##### Provided information #####

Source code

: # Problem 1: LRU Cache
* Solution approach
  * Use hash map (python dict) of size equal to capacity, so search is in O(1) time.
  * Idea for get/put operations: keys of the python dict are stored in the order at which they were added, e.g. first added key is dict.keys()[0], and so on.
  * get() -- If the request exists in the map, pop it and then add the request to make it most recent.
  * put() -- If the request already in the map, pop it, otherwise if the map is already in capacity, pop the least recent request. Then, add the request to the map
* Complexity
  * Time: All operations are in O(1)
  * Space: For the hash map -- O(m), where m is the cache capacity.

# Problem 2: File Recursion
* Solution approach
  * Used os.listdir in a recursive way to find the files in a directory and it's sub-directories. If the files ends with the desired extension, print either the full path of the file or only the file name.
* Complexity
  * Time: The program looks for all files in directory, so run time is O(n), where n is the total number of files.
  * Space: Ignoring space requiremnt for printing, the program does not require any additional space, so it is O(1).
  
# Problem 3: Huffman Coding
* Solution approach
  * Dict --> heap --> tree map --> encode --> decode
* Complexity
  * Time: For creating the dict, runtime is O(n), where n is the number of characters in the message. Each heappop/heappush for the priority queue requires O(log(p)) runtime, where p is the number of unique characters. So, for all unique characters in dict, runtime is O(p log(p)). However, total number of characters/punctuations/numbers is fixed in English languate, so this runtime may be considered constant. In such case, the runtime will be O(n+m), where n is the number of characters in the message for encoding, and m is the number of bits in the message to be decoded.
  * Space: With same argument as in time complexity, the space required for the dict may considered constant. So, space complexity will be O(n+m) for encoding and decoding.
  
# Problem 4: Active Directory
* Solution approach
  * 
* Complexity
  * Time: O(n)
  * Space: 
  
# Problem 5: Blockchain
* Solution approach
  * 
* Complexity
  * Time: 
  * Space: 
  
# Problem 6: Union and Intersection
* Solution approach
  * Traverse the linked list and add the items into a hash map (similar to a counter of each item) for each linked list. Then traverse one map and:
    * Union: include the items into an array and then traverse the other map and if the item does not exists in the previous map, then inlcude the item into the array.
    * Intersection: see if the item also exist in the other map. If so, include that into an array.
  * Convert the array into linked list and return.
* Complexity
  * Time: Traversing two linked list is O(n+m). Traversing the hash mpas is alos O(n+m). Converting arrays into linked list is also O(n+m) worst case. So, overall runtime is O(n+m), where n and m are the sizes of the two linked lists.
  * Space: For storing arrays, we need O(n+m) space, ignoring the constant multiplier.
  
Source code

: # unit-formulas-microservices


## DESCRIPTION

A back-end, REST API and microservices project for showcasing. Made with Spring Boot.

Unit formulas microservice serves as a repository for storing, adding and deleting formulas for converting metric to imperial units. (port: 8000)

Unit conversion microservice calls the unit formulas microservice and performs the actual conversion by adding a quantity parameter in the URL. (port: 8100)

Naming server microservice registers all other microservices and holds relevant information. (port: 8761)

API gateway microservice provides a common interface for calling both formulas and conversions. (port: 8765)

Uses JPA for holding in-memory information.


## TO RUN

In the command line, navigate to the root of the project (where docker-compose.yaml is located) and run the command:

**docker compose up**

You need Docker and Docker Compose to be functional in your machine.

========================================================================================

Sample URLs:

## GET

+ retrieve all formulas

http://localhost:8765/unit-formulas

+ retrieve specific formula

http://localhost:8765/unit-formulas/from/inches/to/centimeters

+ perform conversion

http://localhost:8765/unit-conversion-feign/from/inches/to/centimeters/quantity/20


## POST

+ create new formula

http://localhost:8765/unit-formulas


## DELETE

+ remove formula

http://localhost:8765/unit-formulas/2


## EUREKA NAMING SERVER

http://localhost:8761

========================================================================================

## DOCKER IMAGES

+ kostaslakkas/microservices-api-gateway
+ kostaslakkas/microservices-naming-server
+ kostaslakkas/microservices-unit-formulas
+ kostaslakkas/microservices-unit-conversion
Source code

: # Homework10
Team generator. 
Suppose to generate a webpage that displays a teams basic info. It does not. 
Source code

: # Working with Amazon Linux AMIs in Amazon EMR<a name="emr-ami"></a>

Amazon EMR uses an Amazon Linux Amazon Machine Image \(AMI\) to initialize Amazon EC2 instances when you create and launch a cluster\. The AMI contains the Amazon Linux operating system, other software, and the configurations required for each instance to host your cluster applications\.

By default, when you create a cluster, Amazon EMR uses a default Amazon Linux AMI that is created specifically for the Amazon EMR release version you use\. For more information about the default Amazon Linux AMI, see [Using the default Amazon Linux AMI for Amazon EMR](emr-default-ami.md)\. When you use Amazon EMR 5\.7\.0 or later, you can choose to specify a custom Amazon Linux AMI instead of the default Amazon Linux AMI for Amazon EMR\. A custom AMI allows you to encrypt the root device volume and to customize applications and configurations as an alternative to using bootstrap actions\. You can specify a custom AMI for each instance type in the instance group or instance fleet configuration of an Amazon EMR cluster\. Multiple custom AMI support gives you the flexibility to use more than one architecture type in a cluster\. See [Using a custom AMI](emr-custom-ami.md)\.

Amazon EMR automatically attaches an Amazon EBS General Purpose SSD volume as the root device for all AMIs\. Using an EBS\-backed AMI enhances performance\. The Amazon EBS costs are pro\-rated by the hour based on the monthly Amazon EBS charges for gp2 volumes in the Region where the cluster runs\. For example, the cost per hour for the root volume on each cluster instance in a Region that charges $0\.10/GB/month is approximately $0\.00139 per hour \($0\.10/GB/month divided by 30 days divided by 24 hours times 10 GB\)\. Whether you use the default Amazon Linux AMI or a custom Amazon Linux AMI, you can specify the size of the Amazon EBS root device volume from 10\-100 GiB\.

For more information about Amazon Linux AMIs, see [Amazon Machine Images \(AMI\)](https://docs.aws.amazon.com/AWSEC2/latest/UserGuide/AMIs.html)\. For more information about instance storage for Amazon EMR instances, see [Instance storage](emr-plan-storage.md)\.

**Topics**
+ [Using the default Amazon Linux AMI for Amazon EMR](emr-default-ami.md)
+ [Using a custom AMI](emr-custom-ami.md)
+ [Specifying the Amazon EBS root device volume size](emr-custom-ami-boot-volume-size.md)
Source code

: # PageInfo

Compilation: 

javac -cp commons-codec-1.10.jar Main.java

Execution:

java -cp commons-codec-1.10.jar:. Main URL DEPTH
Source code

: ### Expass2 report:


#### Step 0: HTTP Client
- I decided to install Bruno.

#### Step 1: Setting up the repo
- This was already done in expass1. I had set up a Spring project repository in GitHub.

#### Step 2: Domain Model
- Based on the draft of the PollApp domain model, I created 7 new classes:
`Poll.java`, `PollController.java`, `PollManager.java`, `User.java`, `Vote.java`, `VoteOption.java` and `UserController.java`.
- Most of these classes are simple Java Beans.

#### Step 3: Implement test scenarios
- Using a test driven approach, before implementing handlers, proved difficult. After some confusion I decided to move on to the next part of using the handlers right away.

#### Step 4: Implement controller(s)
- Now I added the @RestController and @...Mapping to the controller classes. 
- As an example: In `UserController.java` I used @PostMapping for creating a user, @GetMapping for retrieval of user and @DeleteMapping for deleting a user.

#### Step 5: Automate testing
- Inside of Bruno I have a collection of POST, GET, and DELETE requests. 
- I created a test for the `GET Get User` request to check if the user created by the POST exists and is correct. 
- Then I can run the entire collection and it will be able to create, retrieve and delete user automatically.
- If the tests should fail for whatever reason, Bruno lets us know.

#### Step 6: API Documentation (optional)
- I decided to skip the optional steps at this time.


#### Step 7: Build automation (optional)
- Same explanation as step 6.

#####

Work instructions
Reproduce the items with each "Solution approach" changed to "Method" and no other edits.

Answer section
Source code

: # Problem 1: LRU Cache
* Method
  * Use hash map (python dict) of size equal to capacity, so search is in O(1) time.
  * Idea for get/put operations: keys of the python dict are stored in the order at which they were added, e.g. first added key is dict.keys()[0], and so on.
  * get() -- If the request exists in the map, pop it and then add the request to make it most recent.
  * put() -- If the request already in the map, pop it, otherwise if the map is already in capacity, pop the least recent request. Then, add the request to the map
* Complexity
  * Time: All operations are in O(1)
  * Space: For the hash map -- O(m), where m is the cache capacity.

# Problem 2: File Recursion
* Method
  * Used os.listdir in a recursive way to find the files in a directory and it's sub-directories. If the files ends with the desired extension, print either the full path of the file or only the file name.
* Complexity
  * Time: The program looks for all files in directory, so run time is O(n), where n is the total number of files.
  * Space: Ignoring space requiremnt for printing, the program does not require any additional space, so it is O(1).
  
# Problem 3: Huffman Coding
* Method
  * Dict --> heap --> tree map --> encode --> decode
* Complexity
  * Time: For creating the dict, runtime is O(n), where n is the number of characters in the message. Each heappop/heappush for the priority queue requires O(log(p)) runtime, where p is the number of unique characters. So, for all unique characters in dict, runtime is O(p log(p)). However, total number of characters/punctuations/numbers is fixed in English languate, so this runtime may be considered constant. In such case, the runtime will be O(n+m), where n is the number of characters in the message for encoding, and m is the number of bits in the message to be decoded.
  * Space: With same argument as in time complexity, the space required for the dict may considered constant. So, space complexity will be O(n+m) for encoding and decoding.
  
# Problem 4: Active Directory
* Method
  * 
* Complexity
  * Time: O(n)
  * Space: 
  
# Problem 5: Blockchain
* Method
  * 
* Complexity
  * Time: 
  * Space: 
  
# Problem 6: Union and Intersection
* Method
  * Traverse the linked list and add the items into a hash map (similar to a counter of each item) for each linked list. Then traverse one map and:
    * Union: include the items into an array and then traverse the other map and if the item does not exists in the previous map, then inlcude the item into the array.
    * Intersection: see if the item also exist in the other map. If so, include that into an array.
  * Convert the array into linked list and return.
* Complexity
  * Time: Traversing two linked list is O(n+m). Traversing the hash mpas is alos O(n+m). Converting arrays into linked list is also O(n+m) worst case. So, overall runtime is O(n+m), where n and m are the sizes of the two linked lists.
  * Space: For storing arrays, we need O(n+m) space, ignoring the constant multiplier.
  
Source code

: # unit-formulas-microservices


## DESCRIPTION

A back-end, REST API and microservices project for showcasing. Made with Spring Boot.

Unit formulas microservice serves as a repository for storing, adding and deleting formulas for converting metric to imperial units. (port: 8000)

Unit conversion microservice calls the unit formulas microservice and performs the actual conversion by adding a quantity parameter in the URL. (port: 8100)

Naming server microservice registers all other microservices and holds relevant information. (port: 8761)

API gateway microservice provides a common interface for calling both formulas and conversions. (port: 8765)

Uses JPA for holding in-memory information.


## TO RUN

In the command line, navigate to the root of the project (where docker-compose.yaml is located) and run the command:

**docker compose up**

You need Docker and Docker Compose to be functional in your machine.

========================================================================================

Sample URLs:

## GET

+ retrieve all formulas

http://localhost:8765/unit-formulas

+ retrieve specific formula

http://localhost:8765/unit-formulas/from/inches/to/centimeters

+ perform conversion

http://localhost:8765/unit-conversion-feign/from/inches/to/centimeters/quantity/20


## POST

+ create new formula

http://localhost:8765/unit-formulas


## DELETE

+ remove formula

http://localhost:8765/unit-formulas/2


## EUREKA NAMING SERVER

http://localhost:8761

========================================================================================

## DOCKER IMAGES

+ kostaslakkas/microservices-api-gateway
+ kostaslakkas/microservices-naming-server
+ kostaslakkas/microservices-unit-formulas
+ kostaslakkas/microservices-unit-conversion
Source code

: # Homework10
Team generator. 
Suppose to generate a webpage that displays a teams basic info. It does not. 
Source code

: # Working with Amazon Linux AMIs in Amazon EMR<a name="emr-ami"></a>

Amazon EMR uses an Amazon Linux Amazon Machine Image \(AMI\) to initialize Amazon EC2 instances when you create and launch a cluster\. The AMI contains the Amazon Linux operating system, other software, and the configurations required for each instance to host your cluster applications\.

By default, when you create a cluster, Amazon EMR uses a default Amazon Linux AMI that is created specifically for the Amazon EMR release version you use\. For more information about the default Amazon Linux AMI, see [Using the default Amazon Linux AMI for Amazon EMR](emr-default-ami.md)\. When you use Amazon EMR 5\.7\.0 or later, you can choose to specify a custom Amazon Linux AMI instead of the default Amazon Linux AMI for Amazon EMR\. A custom AMI allows you to encrypt the root device volume and to customize applications and configurations as an alternative to using bootstrap actions\. You can specify a custom AMI for each instance type in the instance group or instance fleet configuration of an Amazon EMR cluster\. Multiple custom AMI support gives you the flexibility to use more than one architecture type in a cluster\. See [Using a custom AMI](emr-custom-ami.md)\.

Amazon EMR automatically attaches an Amazon EBS General Purpose SSD volume as the root device for all AMIs\. Using an EBS\-backed AMI enhances performance\. The Amazon EBS costs are pro\-rated by the hour based on the monthly Amazon EBS charges for gp2 volumes in the Region where the cluster runs\. For example, the cost per hour for the root volume on each cluster instance in a Region that charges $0\.10/GB/month is approximately $0\.00139 per hour \($0\.10/GB/month divided by 30 days divided by 24 hours times 10 GB\)\. Whether you use the default Amazon Linux AMI or a custom Amazon Linux AMI, you can specify the size of the Amazon EBS root device volume from 10\-100 GiB\.

For more information about Amazon Linux AMIs, see [Amazon Machine Images \(AMI\)](https://docs.aws.amazon.com/AWSEC2/latest/UserGuide/AMIs.html)\. For more information about instance storage for Amazon EMR instances, see [Instance storage](emr-plan-storage.md)\.

**Topics**
+ [Using the default Amazon Linux AMI for Amazon EMR](emr-default-ami.md)
+ [Using a custom AMI](emr-custom-ami.md)
+ [Specifying the Amazon EBS root device volume size](emr-custom-ami-boot-volume-size.md)
Source code

: # PageInfo

Compilation: 

javac -cp commons-codec-1.10.jar Main.java

Execution:

java -cp commons-codec-1.10.jar:. Main URL DEPTH
Source code

: ### Expass2 report:


#### Step 0: HTTP Client
- I decided to install Bruno.

#### Step 1: Setting up the repo
- This was already done in expass1. I had set up a Spring project repository in GitHub.

#### Step 2: Domain Model
- Based on the draft of the PollApp domain model, I created 7 new classes:
`Poll.java`, `PollController.java`, `PollManager.java`, `User.java`, `Vote.java`, `VoteOption.java` and `UserController.java`.
- Most of these classes are simple Java Beans.

#### Step 3: Implement test scenarios
- Using a test driven approach, before implementing handlers, proved difficult. After some confusion I decided to move on to the next part of using the handlers right away.

#### Step 4: Implement controller(s)
- Now I added the @RestController and @...Mapping to the controller classes. 
- As an example: In `UserController.java` I used @PostMapping for creating a user, @GetMapping for retrieval of user and @DeleteMapping for deleting a user.

#### Step 5: Automate testing
- Inside of Bruno I have a collection of POST, GET, and DELETE requests. 
- I created a test for the `GET Get User` request to check if the user created by the POST exists and is correct. 
- Then I can run the entire collection and it will be able to create, retrieve and delete user automatically.
- If the tests should fail for whatever reason, Bruno lets us know.

#### Step 6: API Documentation (optional)
- I decided to skip the optional steps at this time.


#### Step 7: Build automation (optional)
- Same explanation as step 6.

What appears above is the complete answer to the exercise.